Cache memory

General idea
   Cache memory is a "small" fast memory that resides "between" main memory and the processor.  It is much faster than the main memory.  Having cache memory reduces the access time. 
   Because cache memory is much smaller than main memory, it is a "copy" of some part of the main memory.  When the processor gets the data from cache memory it is called, cache is "hit", otherwise that data has to be fetched from the main memory, in this case, it is called a "miss".
   The goal is to arrange the cache memory to maximize "hit".

How it work
   The main memory can be considered to be divided into many blocks of cache (in which the actual cache can keep only a few of these blocks).  The full address bit is divided into two parts, the address bit to cache block, and the address bit to the tag.  TAG stores the "block number" of the actual block of memory stored in the cache at that moment.  In other words, TAG is used to remember which block is stored in the cache memory.

Organisation
   Direct Map
   Fully Associative
   Set Associative

Direct Map
   The simplest organisation of cache is to use the block number to "directly" address the TAG.  When an access occurs, the "actual" TAG address bit is compared to the "block number" stored in that slot, if they are the same, it is a hit, otherwise it is a miss.
   
   Let us illustrate by an example:

   The main memory is 1G bytes (address 30 bits).  The cache is 1M bytes (address 20 bits).  For a direct map cache, we need a TAG storage which has 1024 slots, each slot stores 10 bits of the "block number".

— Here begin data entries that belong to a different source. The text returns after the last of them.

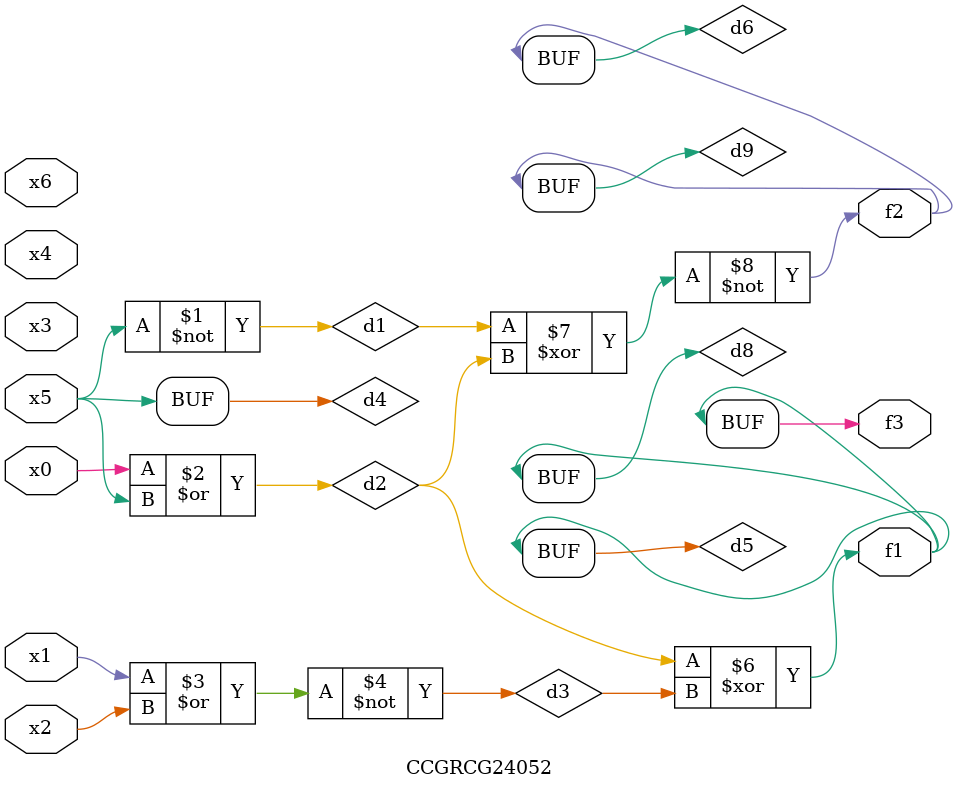
<source format=v>
module CCGRCG24052(
	input x0, x1, x2, x3, x4, x5, x6,
	output f1, f2, f3
);

	wire d1, d2, d3, d4, d5, d6, d7, d8, d9;

	nand (d1, x5);
	or (d2, x0, x5);
	nor (d3, x1, x2);
	xnor (d4, d1);
	xor (d5, d2, d3);
	xnor (d6, d1, d2);
	not (d7, x4);
	buf (d8, d5);
	xor (d9, d6);
	assign f1 = d8;
	assign f2 = d9;
	assign f3 = d8;
endmodule

</source>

   Let the access address by "xyzabcd" where xyz is the left most 10 bits and abcd is the rest 20 bits.   "abcd" is used as the address of the 1M cache.  "xyz" is used as the address of the TAG.   "xyz" is also the block number.  When an access occurs, the bottom 20 bits of address goes to cache block.  The first 10 bits goes to TAG and this part of address is compared to the "block number" stored at that slot.  If they are the same, the access is a hit and the processor can retrieved the valid data from the cache memory.  If it is a miss, the data will be fetched from the main memory and also write to cache.  The "block number" in the TAG will be updated.

   Direct map organisation is economic to implement.  However, it is restrictive because the access can be conflicting at the same "block" eventhough there are other slot available.    

  To improve this situation, the access to TAG storage is change to "associative".

Fully associative

  The cache can be used more effectively if the "block number" can be placed at any slot of TAG instead of being forced to a certain place as in the direct map.  To do this the TAG storage must be "associative".  This means that the action to access the "block number" is a kin to answer the question "is xyz exists in the TAG?"  That is the same as using the "content" to address the memory.  

  With "associative" TAG storage, the part "xyz" can be placed at any empty slot.  Therefore the hit rate is better than the direct map organisation.   

  The disadvantage is that "associative" memory is expensive to implement.  The third alternative cache organisation is the hybrid of direct map and fully associative.

Set associative

  Rather than having full freedom of associative memory, a number of direct map  can be used in parallel (so called a set, or n-way).  All TAG are compared in parallel and there are flexibility in choosing one of n places to store data.

  This scheme keeps simplicity of direct map and it is flexible in using the available slot (upto n choices).

Write policy
  write through
  write back

When all write to cache is also write to the main memory, the consistency between cache memory and main memory will be simple to keep.  This can be important in some application.  However, always having to write to the main memory will slow down the access.  

In the write back scheme, the main memory will be update only when there is a miss on that slot.  In order to do that, an extra bit of memory is needed to keep track whether a slot in cache has been written to or not.  This is called the "dirty" bit.  When a write to cache occurs its dirty bit is set.  When a miss occurs, the dirty bit is inspected and if it is set, the content of cache will be update to the main memory.  This reduce the number of write to the main memory to the minimum.  However, the state of main memory and the cache memory may not be the same all the time.